BOOK REVIEW: If You Were There by Francisco Garcia


4/5 stars

Despite his name, Francisco Garcia is a born-and-bred Londoner, but his name is also a reminder of the legacy he carries–his father, a Spanish national, vanished when Francisco was only seven, facing a troubled marriage, unemployment, and substance abuse issues. He likely travelled back to his native Spain, but he hasn’t been seen or heard from since. This dark chapter of his history has led Garcia to a fascination with the missing, but If You Were There goes beyond traditional true-crime fetishitisation of tragedy.
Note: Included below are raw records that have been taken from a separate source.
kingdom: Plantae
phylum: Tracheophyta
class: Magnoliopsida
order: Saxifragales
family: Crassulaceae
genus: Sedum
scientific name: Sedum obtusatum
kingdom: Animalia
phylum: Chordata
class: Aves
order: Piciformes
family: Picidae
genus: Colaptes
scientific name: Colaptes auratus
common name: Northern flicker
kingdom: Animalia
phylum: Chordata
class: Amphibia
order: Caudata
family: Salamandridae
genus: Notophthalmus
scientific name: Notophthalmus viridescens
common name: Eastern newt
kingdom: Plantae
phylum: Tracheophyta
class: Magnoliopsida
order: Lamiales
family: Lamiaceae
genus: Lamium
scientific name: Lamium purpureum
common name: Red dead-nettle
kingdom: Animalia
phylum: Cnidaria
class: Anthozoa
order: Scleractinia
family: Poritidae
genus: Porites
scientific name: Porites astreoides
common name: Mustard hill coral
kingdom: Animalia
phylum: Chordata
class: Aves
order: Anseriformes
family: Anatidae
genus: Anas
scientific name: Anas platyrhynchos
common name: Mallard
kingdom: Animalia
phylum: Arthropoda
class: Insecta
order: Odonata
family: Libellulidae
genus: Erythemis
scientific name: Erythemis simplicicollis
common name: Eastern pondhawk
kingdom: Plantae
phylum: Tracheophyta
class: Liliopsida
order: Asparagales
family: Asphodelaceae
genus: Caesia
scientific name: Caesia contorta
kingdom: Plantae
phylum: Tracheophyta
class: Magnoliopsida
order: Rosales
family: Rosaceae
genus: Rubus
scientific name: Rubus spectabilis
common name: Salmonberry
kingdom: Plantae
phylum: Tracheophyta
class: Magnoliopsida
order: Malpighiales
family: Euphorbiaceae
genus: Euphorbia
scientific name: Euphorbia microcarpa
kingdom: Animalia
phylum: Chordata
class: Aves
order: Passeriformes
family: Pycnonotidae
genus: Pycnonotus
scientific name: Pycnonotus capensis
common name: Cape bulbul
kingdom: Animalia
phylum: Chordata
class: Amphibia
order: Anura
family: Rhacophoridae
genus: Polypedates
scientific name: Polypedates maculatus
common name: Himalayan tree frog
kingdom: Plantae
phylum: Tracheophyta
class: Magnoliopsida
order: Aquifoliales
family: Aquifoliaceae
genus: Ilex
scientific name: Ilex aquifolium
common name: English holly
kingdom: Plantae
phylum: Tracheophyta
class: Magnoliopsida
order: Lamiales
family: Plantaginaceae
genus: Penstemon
Garcia explores the various factors in UK society that can lead to the high number of people reported missing in the country every year, especially focusing on how austerity has slashed the funding of so many essential services: foster care, welfare, mental health care, etc that can all leave people vulnerable to go missing. Those claiming benefits or children in care can often be moved far away from their hometown, away from friends and family that can act as support systems, creating environments where it becomes so easy to fall through the cracks. Garcia also interviews a variety of charity workers and private investigators who work to assist those who go missing and their families–and often experience frustrating roadblocks from the government, police, or serious family issues that can prevent a positive reunion. This book changed the way I think about missing people–used to the headlines and endless documentaries about Madeleine McCann, this book examined more closely the troubled issue of missing adults, who may not necessarily see themselves as missing. They can have limited access to essential services, such as help for mental health struggles like schizophrenia and borderline personality disorder. Sometimes, heartbreakingly, their family doesn’t really care about finding out where they are.

A somewhat frustrating aspect of this book is the fact that Garcia can’t quite decide if he wants to write about his own story or the story of others. There are a lot of long tangents about his personal life and his search for answers about his father, but then he follows a different lead of an interview subject. By the end, there are still a lot of questions–perhaps that’s the point–but I wish Garcia had focused a bit more. But if you are a true crime fan, this is a must-read examination of the human cost of a fascination with real-life mysteries.

Thank you to NetGalley and Harper Collins for the ARC.